Io la maratona non la volevo fare. Mi sentivo impreparata, come all’università, quando la sera prima dell’esame mi coglieva il desiderio tremendo di non presentarmi.
Quando ho ritirato il pettorale ed ho letto il mio nome sotto la scritta “the marathon” mi sono chiesta come ci fossi finita io, donna da divano, a pensare di fare una maratona, non tanto a partirla, quanto a finirla.
E me lo sono ricordato, ci sono finita allacciando le scarpe un pomeriggio di agosto di quasi 3 anni fa, e facendo il primo passo giù dal divano.
E però mi faceva paura, non avevo fatto il lungo, non avevo abbastanza chilometri, e per settimane ho combattuto tra il desiderio di provare e la paura di non riuscire.
Eppure alla fine ho messo la sveglia alle 5 e sono uscita di casa col buio, ho preso la metro insieme ad altri sconosciuti con la mia stessa sacca trasparente, silenziosi e concentrati.
Sono arrivata al Colosseo che era quasi giorno, mi sono intrufolata tra le centinaia di palloncini dei pacer, alla ricerca del pacer del mio cuore (troppo veloce per le mie gambe), e della pacer che avevo scelto per me.
La partenza in mezzo alla musica e alla gioia di tutti, ai sorrisi che si vedevano anche dietro le mascherine.
È stata un’emozione potente, che è salita insieme ai chilometri.
Camminare nella mia città tutta per me, cantare, fare festa, sentire le persone che applaudivano intorno e dirmi che la stavo facendo davvero, che ero lì.
Sentire le gambe scaldarsi ma tenerle buone, ascoltarmi, rispettare il passo, tenere fede ai piedi, ai battiti, essere lì, come un lungo esercizio di mindfulness.
A 27 chilometri mi sentivo ancora carica e felice, avevo i piedi doloranti, ma sopportabili, ridevo, chiacchieravo e cantavo.
E aspettavo i 30, che sono arrivati, e mi facevano così paura. E ho iniziato a sentire l’emozione dentro montare, era quasi fatta, “solo” 12, che ci vuole.
E li ho rosicchiati, tenendo il passo con tenacia, per non perdermi, e intanto sentivo più vicino quell’abbraccio dell’arrivo che avevo immaginato così tante volte.

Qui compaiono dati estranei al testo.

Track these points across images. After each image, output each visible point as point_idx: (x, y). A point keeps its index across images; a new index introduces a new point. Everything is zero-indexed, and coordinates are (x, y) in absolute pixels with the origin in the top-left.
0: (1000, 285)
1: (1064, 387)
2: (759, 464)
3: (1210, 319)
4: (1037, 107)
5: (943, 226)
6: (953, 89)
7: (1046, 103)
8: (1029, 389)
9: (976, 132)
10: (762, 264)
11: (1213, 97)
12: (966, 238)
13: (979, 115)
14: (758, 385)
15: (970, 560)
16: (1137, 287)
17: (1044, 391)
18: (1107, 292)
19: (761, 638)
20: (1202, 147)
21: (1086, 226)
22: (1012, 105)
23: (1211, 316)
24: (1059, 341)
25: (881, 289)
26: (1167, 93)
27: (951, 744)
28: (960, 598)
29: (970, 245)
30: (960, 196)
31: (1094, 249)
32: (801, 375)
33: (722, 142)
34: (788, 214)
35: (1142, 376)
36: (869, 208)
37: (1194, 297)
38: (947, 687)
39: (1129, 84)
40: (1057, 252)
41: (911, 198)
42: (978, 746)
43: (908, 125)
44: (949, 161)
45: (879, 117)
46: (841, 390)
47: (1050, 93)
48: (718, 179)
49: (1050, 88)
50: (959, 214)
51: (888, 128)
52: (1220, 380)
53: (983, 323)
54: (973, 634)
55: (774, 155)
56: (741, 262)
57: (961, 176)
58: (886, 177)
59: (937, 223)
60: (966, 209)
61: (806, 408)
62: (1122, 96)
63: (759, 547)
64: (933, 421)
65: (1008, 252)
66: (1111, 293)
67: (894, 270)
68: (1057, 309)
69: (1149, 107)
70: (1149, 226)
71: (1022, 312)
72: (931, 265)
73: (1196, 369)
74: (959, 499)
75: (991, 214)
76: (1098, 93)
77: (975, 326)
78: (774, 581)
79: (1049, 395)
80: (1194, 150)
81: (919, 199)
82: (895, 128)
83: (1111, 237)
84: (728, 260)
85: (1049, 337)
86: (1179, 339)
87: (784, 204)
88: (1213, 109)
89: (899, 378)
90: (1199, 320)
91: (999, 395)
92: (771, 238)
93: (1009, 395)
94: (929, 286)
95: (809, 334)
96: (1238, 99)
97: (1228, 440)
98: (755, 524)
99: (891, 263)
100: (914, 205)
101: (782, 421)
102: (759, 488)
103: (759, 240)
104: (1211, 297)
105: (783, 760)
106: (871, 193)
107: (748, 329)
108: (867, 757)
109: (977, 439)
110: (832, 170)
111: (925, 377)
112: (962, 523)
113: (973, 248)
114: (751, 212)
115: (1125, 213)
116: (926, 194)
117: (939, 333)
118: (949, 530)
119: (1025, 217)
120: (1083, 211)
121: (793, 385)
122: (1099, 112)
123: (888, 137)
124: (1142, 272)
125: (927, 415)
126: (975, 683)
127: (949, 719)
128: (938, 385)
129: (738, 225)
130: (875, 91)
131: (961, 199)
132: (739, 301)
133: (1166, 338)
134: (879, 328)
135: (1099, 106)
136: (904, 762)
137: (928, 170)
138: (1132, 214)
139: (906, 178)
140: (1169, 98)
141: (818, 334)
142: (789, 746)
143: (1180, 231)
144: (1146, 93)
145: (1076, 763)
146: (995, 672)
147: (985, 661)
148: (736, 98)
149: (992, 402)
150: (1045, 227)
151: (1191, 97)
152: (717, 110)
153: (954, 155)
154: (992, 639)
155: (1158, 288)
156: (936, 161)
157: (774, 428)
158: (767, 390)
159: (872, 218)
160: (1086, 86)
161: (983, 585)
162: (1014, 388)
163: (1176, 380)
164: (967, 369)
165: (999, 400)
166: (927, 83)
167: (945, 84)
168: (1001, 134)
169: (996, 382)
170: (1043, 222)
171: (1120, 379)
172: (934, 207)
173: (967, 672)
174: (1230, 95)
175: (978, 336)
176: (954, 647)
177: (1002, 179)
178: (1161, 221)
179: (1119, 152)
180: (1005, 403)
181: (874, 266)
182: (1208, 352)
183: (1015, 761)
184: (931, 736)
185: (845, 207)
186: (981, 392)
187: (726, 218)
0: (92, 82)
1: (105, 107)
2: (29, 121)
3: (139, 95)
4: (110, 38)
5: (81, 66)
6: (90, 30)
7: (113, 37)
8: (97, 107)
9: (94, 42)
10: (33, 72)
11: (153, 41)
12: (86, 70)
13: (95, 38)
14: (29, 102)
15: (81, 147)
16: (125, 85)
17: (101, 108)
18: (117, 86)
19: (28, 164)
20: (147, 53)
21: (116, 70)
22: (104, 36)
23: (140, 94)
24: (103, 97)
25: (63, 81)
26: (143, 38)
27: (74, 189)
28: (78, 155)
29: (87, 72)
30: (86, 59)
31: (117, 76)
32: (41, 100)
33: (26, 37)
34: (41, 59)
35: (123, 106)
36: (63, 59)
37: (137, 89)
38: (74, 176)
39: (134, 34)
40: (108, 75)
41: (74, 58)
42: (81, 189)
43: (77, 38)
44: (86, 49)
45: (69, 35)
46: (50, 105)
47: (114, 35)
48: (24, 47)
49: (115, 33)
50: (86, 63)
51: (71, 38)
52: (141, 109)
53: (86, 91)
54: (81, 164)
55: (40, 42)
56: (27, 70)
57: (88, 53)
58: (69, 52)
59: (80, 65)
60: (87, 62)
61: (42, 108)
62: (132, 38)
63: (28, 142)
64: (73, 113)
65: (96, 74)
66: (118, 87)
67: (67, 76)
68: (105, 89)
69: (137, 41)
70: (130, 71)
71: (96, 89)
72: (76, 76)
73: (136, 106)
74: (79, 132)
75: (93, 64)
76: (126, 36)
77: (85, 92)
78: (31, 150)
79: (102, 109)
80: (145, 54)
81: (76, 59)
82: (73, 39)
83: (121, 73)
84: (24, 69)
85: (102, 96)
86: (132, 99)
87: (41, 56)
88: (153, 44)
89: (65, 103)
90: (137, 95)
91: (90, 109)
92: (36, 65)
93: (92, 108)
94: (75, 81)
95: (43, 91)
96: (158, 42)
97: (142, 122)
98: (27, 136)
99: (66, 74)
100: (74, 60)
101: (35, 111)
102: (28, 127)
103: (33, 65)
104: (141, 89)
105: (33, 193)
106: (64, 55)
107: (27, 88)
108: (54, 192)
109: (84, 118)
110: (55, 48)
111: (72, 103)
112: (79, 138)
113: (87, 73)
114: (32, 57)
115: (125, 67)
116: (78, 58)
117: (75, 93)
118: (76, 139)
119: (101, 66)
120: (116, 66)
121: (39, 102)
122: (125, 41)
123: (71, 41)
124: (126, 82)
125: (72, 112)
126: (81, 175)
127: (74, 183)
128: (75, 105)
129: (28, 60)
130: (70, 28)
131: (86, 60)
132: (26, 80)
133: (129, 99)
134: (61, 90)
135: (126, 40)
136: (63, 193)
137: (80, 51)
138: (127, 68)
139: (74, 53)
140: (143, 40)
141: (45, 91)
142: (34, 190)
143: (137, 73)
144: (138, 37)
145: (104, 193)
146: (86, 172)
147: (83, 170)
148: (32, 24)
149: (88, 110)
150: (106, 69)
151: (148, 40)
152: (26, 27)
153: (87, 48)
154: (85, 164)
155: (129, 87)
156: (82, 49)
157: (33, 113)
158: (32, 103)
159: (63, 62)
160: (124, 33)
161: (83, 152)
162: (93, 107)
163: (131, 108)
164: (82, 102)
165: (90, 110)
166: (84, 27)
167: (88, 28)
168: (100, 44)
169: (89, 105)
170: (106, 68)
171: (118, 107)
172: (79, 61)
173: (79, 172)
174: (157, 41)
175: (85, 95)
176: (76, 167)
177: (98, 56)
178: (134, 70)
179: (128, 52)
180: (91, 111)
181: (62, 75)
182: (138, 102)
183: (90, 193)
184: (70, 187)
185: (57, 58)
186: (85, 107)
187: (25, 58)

E al 41esimo ho iniziato a piangere, come una fontana, ma senza perdere il ritmo, restando in tecnica, come fosse il mio salvagente che mi avrebbe portato lì, oltre
la linea di arrivo, tra le braccia del pacer del mio cuore, a mettermi una medaglia al collo che mi riempie di stupore e meraviglia.
E mi fa sentire orgogliosa dei miei passi e della mia caparbietà, e del mio saper tenere, fino in fondo.
E lo dico a tutti, uomini e donne da divano, non credete alle storie che vi raccontate su voi stessi, non sono vere.
Siete capaci, potete farlo, tutti.
Un passo dopo l’altro, tra sudore e lacrime di gioia.
Il mondo fuori è pieno di sole e gioia, ed emozioni da portare a lungo nel cuore.
È pieno di esperienze che potete fare, basta iniziare a fare.
“L’audacia ha in sé genio, potere e magia”.